*** Opening of TEXT BLOCK ***

Create new Slides presentation

A new slide deck can be created with SLIDES.presentations().create()—or alternatively with the Google Drive API which we won't do here. We'll name it, "Generating slides from spreadsheet data DEMO" and save its (new) ID along with the IDs of the title and subtitle textboxes on the (one) title slide created in the new deck:
DATA = {'title': 'Generating slides from spreadsheet data DEMO'}
rsp = SLIDES.presentations().create(body=DATA).execute()
deckID = rsp['presentationId']
titleSlide = rsp['slides'][0]
titleID = titleSlide['pageElements'][0]['objectId']
subtitleID = titleSlide['pageElements'][1]['objectId']

Create slides for table & chart

A mere title slide doesn't suffice as we need a place for the cell data as well as the pie chart, so we'll create slides for each. While we're at it, we might as well fill in the text for the presentation title and subtitle. These requests are self-explanatory as you can see below in the reqs variable. The SLIDES.presentations().batchUpdate() method is then used to send the four commands to the API. Upon return, save the IDs for both the cell table slide as well as the blank slide for the chart:
reqs = [
  {'createSlide': {'slideLayoutReference': {'predefinedLayout': 'TITLE_ONLY'}}},
  {'createSlide': {'slideLayoutReference': {'predefinedLayout': 'BLANK'}}},
  {'insertText': {'objectId': titleID,    'text': 'Importing Sheets data'}},
  {'insertText': {'objectId': subtitleID, 'text': 'via the Google Slides API'}},
]
rsp = SLIDES.presentations().batchUpdate(body={'requests': reqs},
        presentationId=deckID).execute().get('replies')
tableSlideID = rsp[0]['createSlide']['objectId']
chartSlideID = rsp[1]['createSlide']['objectId']
Note the order of the requests. The create-slide requests come first followed by the text inserts. Responses that come back from the API are returned in the same order as they were sent, hence why the cell table slide ID comes back first (index 0) followed by the chart slide ID (index 1). The text inserts don't have any meaningful return values and are thus ignored.

*** Close of TEXT BLOCK ***
*** Opening of DATA UNDER STUDY ***

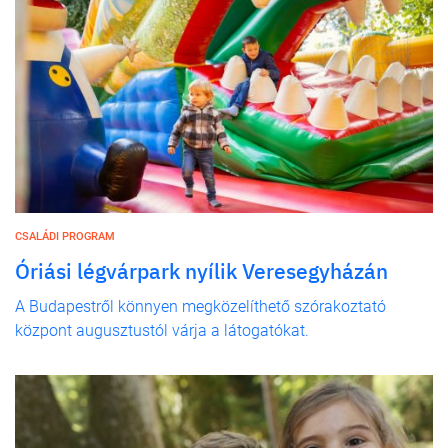
CSALÁDI PROGRAM
Óriási légvárpark nyílik Veresegyházán
A Budapestről könnyen megközelíthető szórakoztató
központ augusztustól várja a látogatókat.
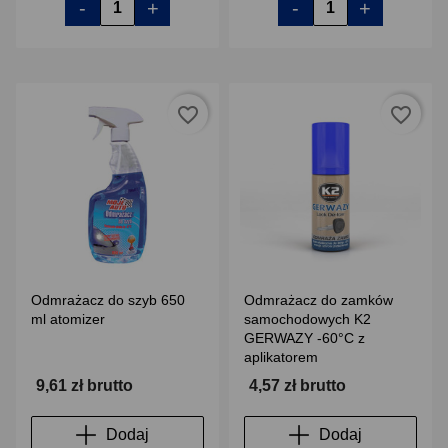
-
+
-
+
favorite_border
favorite_border
Odmrażacz do szyb 650
Odmrażacz do zamków
ml atomizer
samochodowych K2
GERWAZY -60°C z
aplikatorem
9,61 zł brutto
4,57 zł brutto
Dodaj
Dodaj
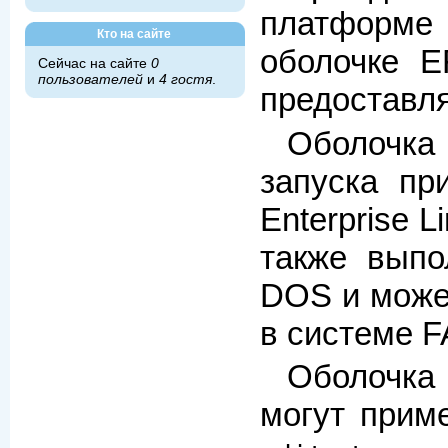
платформе 
Кто на сайте
оболочке E
Сейчас на сайте
0
пользователей
и
4 гостя
.
предоставля
Оболочка
запуска пр
Enterprise L
также выпо
DOS и може
в системе F
Оболочка
могут прим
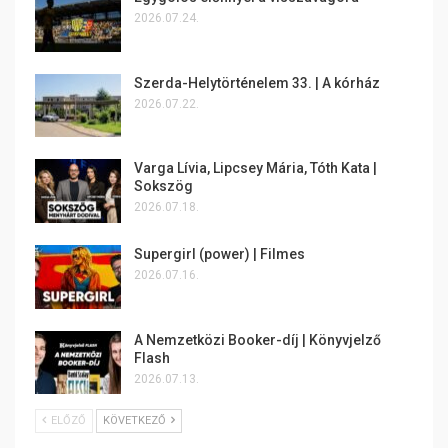
2026.07.24.
Szerda-Helytörténelem 33. | A kórház
2026.07.22.
Varga Lívia, Lipcsey Mária, Tóth Kata |
Sokszög
2026.07.18.
Supergirl (power) | Filmes
2026.07.16.
A Nemzetközi Booker-díj | Könyvjelző
Flash
2026.07.13.
ELŐZŐ
KÖVETKEZŐ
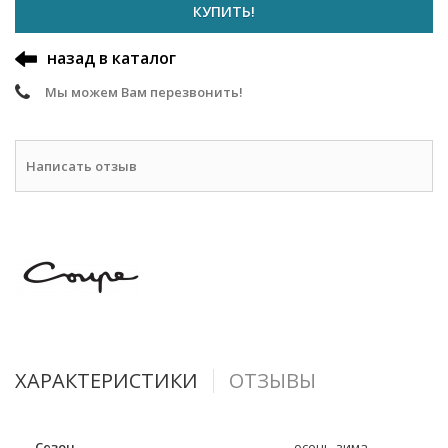
КУПИТЬ!
назад в каталог
Мы можем Вам перезвонить!
Написать отзыв
ХАРАКТЕРИСТИКИ
ОТЗЫВЫ
Сезон
осень-зима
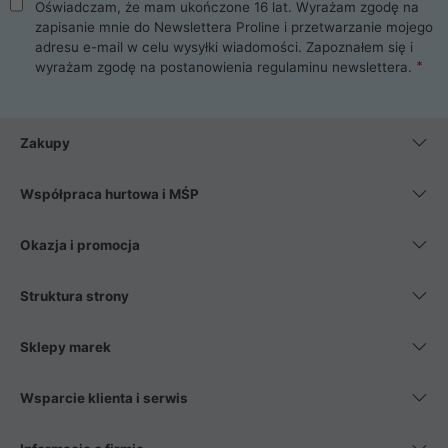
Oświadczam, że mam ukończone 16 lat. Wyrażam zgodę na
zapisanie mnie do Newslettera Proline i przetwarzanie mojego
adresu e-mail w celu wysyłki wiadomości. Zapoznałem się i
wyrażam zgodę na postanowienia
regulaminu newslettera
.
Zakupy
Współpraca hurtowa i MŚP
Okazja i promocja
Struktura strony
Sklepy marek
Wsparcie klienta i serwis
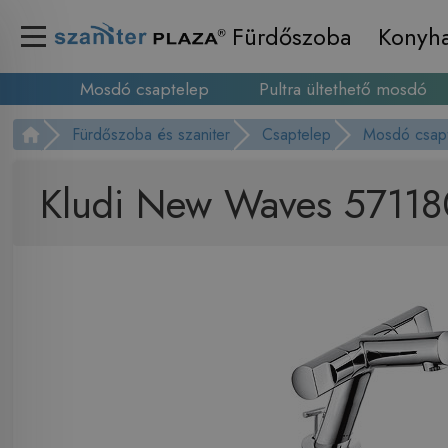
Fürdőszoba
Konyh
Mosdó csaptelep
Pultra ültethető mosdó
Fürdőszoba és szaniter
Csaptelep
Mosdó csap
Kludi New Waves 57118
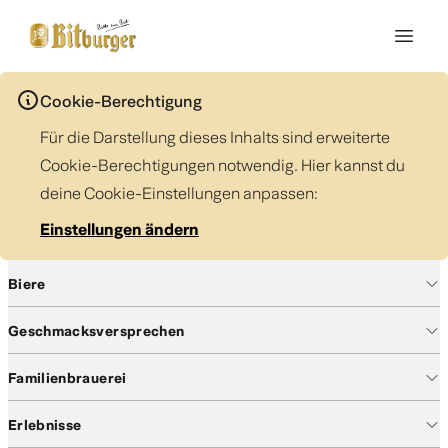
Cookie-Berechtigung
Für die Darstellung dieses Inhalts sind erweiterte
Cookie-Berechtigungen notwendig. Hier kannst du
deine Cookie-Einstellungen anpassen:
Einstellungen ändern
Biere
Geschmacksversprechen
Familienbrauerei
Erlebnisse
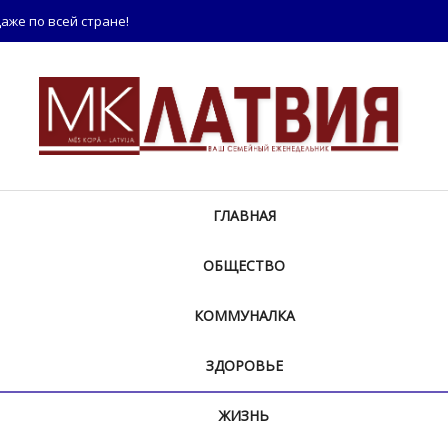
аже по всей стране!
ГЛАВНАЯ
ОБЩЕСТВО
КОММУНАЛКА
ЗДОРОВЬЕ
ЖИЗНЬ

*** Close of DATA UNDER STUDY ***

#### [DIRECTIONS]
A. In the text about creating Slides presentations, what name is given to the new slide deck?
B. Reproduce every line of the records from the one containing "аже по всей стране!" down to the end of the records, including both ends.
The records have no connection to the text about creating Slides presentations.

#### [EXPECTED RESPONSES]
A. Generating slides from spreadsheet data DEMO

B.
аже по всей стране!
ГЛАВНАЯ
ОБЩЕСТВО
КОММУНАЛКА
ЗДОРОВЬЕ
ЖИЗНЬ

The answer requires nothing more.